Just to share another data point. New Bolt+. Sitting out in the open and been running for about a week now. Room temp is ~73°F.
Coax connector is ~93°F.
Top of the case in the middle, in line with the coax connector is ~122°F.
ODT reports ~66°C (151°F). Fan sounds like it's running, but slowly, not in high-speed mode.
This is in idle, not transcoding or anything, I haven't run those numbers yet.
While they consider this "normal" it is much hotter than previous generations. To me, the case is way too hot, I'll be adding an external fan.


----------



## unitron (Apr 28, 2006)

bzt8fs said:


> Just to share another data point. New Bolt+. Sitting out in the open and been running for about a week now. Room temp is ~73°F.
> Coax connector is ~93°F.
> Top of the case in the middle, in line with the coax connector is ~122°F.
> ODT reports ~66°C (151°F). Fan sounds like it's running, but slowly, not in high-speed mode.
> ...


Tuners aren't especially known for running hot, because the currents involved aren't all that great.

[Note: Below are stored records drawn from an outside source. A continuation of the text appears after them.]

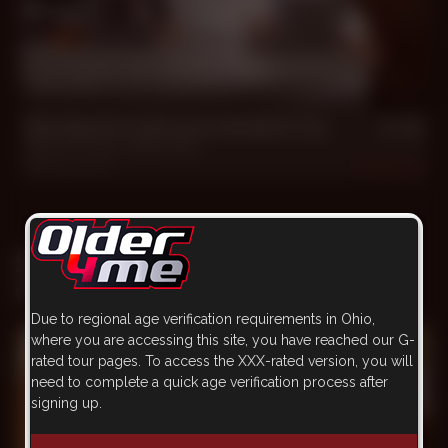
44 min
We Need to Get your Numbers Up
Dillon W. Hess
,
Father Marc
Feb 16, 2025
1.5k
SCENE WITH FATHER MARC
ON OTHER WEBSITE
Due to regional age verification requirements in Ohio,
where you are accessing this site, you have reached our G-
rated tour pages. To access the XXX-rated version, you will
need to complete a quick age verification process after
signing up.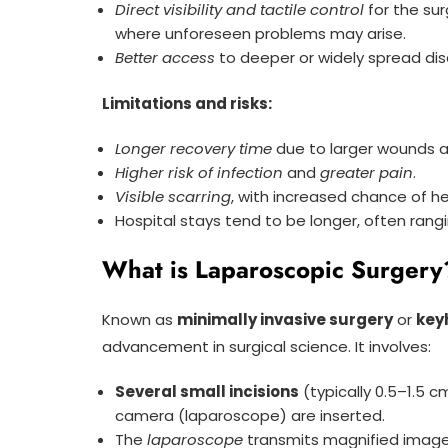
Direct visibility and tactile control
for the su
where unforeseen problems may arise.
Better access
to deeper or widely spread dis
Limitations and risks:
Longer recovery time
due to larger wounds a
Higher risk of infection
and
greater pain
.
Visible scarring
, with increased chance of he
Hospital stays tend to be longer, often rang
What is Laparoscopic Surgery
Known as
minimally invasive surgery
or
key
advancement in surgical science. It involves:
Several small incisions
(typically 0.5–1.5 
camera (laparoscope) are inserted.
The
laparoscope
transmits magnified images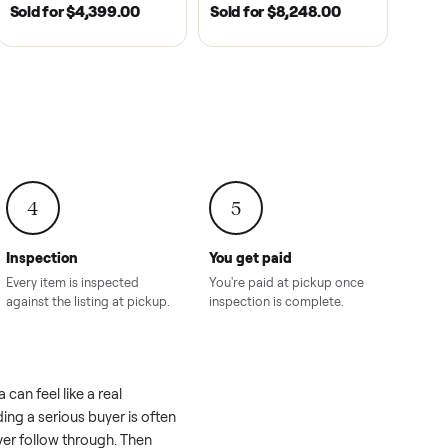
2021
ANDERSON, SC | 2018
HAHIRA, GA | 2026
SOLD
SOLD
recedent
2018 Star EV Sport 4+2 –
Yamaha Drive Gol
e New
Anderson, SC
Like New Conditi
onville,
Hahira, GA
8.00
Sold for
$4,399.00
Sold for
$8,24
4
5
Inspection
You get paid
ls, we
Every item is inspected
You're paid at pi
th you.
against the listing at pickup.
inspection is com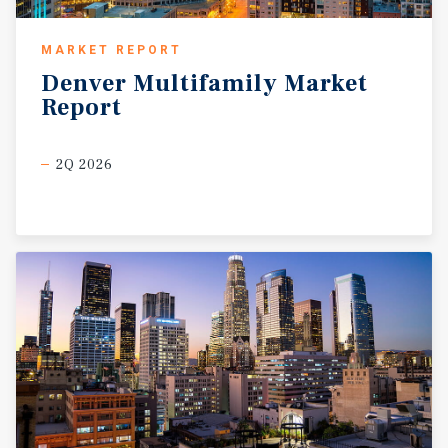
MARKET REPORT
Denver
Multifamily
Market
Report
2Q 2026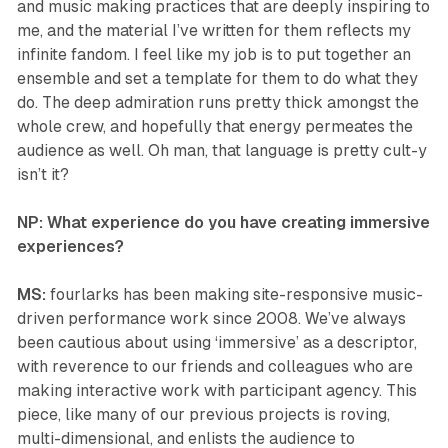
and music making practices that are deeply inspiring to
me, and the material I’ve written for them reflects my
infinite fandom. I feel like my job is to put together an
ensemble and set a template for them to do what they
do. The deep admiration runs pretty thick amongst the
whole crew, and hopefully that energy permeates the
audience as well. Oh man, that language is pretty cult-y
isn’t it?
NP: What experience do you have creating immersive
experiences?
MS:
fourlarks has been making site-responsive music-
driven performance work since 2008. We’ve always
been cautious about using ‘immersive’ as a descriptor,
with reverence to our friends and colleagues who are
making interactive work with participant agency. This
piece, like many of our previous projects is roving,
multi-dimensional, and enlists the audience to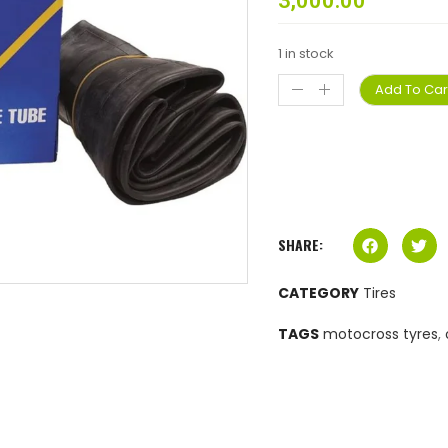
3,000.00
1 in stock
Add To Car
SHARE:
CATEGORY
Tires
TAGS
motocross tyres
,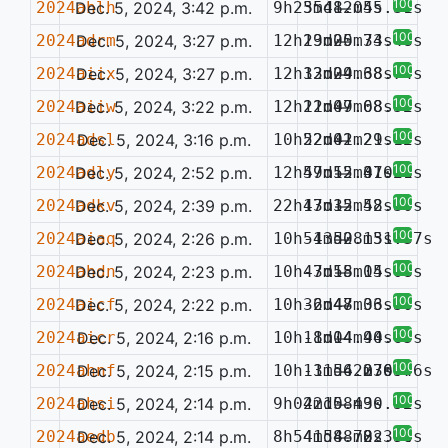
100%
2024ahlh
Dec. 5, 2024, 3:42 p.m.
9h25m48.05s
35d12m45.31s
—
100%
2024adrm
Dec. 5, 2024, 3:27 p.m.
12h29m00.74s
13d25m33.48s
—
100%
2024aiix
Dec. 5, 2024, 3:27 p.m.
12h32m29.68s
13d04m38.74s
—
100%
2024aiiw
Dec. 5, 2024, 3:22 p.m.
12h22m07.68s
11d49m08.52s
—
100%
2024adsl
Dec. 5, 2024, 3:16 p.m.
10h22m41.21s
52d02m29.12s
—
100%
2024adly
Dec. 5, 2024, 2:52 p.m.
12h59m52.41s
47d15m37.21s
—
0.078
100%
2024adkv
Dec. 5, 2024, 2:39 p.m.
22h17m15.52s
43d32m48.30s
—
100%
2024aiaq
Dec. 5, 2024, 2:26 p.m.
10h54m52.13s
-13d08m51.37s
—
100%
2024ahdn
Dec. 5, 2024, 2:23 p.m.
10h43m18.15s
-7d55m04.08s
—
100%
2024aicf
Dec. 5, 2024, 2:22 p.m.
10h32m47.33s
-6d48m06.50s
—
100%
2024aicr
Dec. 5, 2024, 2:16 p.m.
10h11m14.94s
-8d04m40.65s
—
100%
2024ahnf
Dec. 5, 2024, 2:15 p.m.
10h13m56.27s
-11d42m36.46s
—
0.057
100%
2024ahsi
Dec. 5, 2024, 2:14 p.m.
9h02m15.49s
42d08m30.52s
—
100%
2024aedb
Dec. 5, 2024, 2:14 p.m.
8h54m58.78s
41d48m22.34s
—
0.376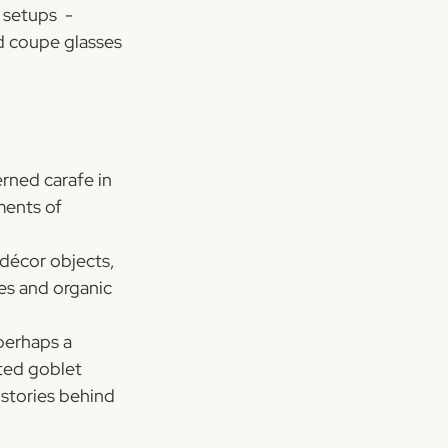
setups  -  
d coupe glasses 
erned carafe in 
ments of 
décor objects, 
es and organic 
perhaps a 
ted goblet 
 stories behind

I'd be tempted to check your incoming co-ax for some stray AC or DC that's finding a conductive path inside the TiVo.


----------



## JoeKustra (Dec 7, 2012)

unitron said:


> Tuners aren't especially known for running hot, because the currents involved aren't all that great.
> 
> I'd be tempted to check your incoming co-ax for some stray AC or DC that's finding a conductive path inside the TiVo.


I agree with your logic, but on my basic Roamio, the (very) warmest location is the corner of the box with the RF connector. My motherboard temperature is 37C in a 72F room.


----------



## cybergrimes (Jun 15, 2015)

I put an $8 USB powered laptop cooling pad under my Bolt, lowered the ODT from a constant 63 to a range of 53-55.

I've seen enough devices with hot coax inputs that I wouldn't consider it abnormal if a bit hot. The exception being the short lived & ill executed Boxee TV that would get so hot you couldn't touch it. That was awful.

Here's the pad I found at local Walmart: http://www.walmart.com/ip/Onn-Laptop-Cooling-Pad/47891427


----------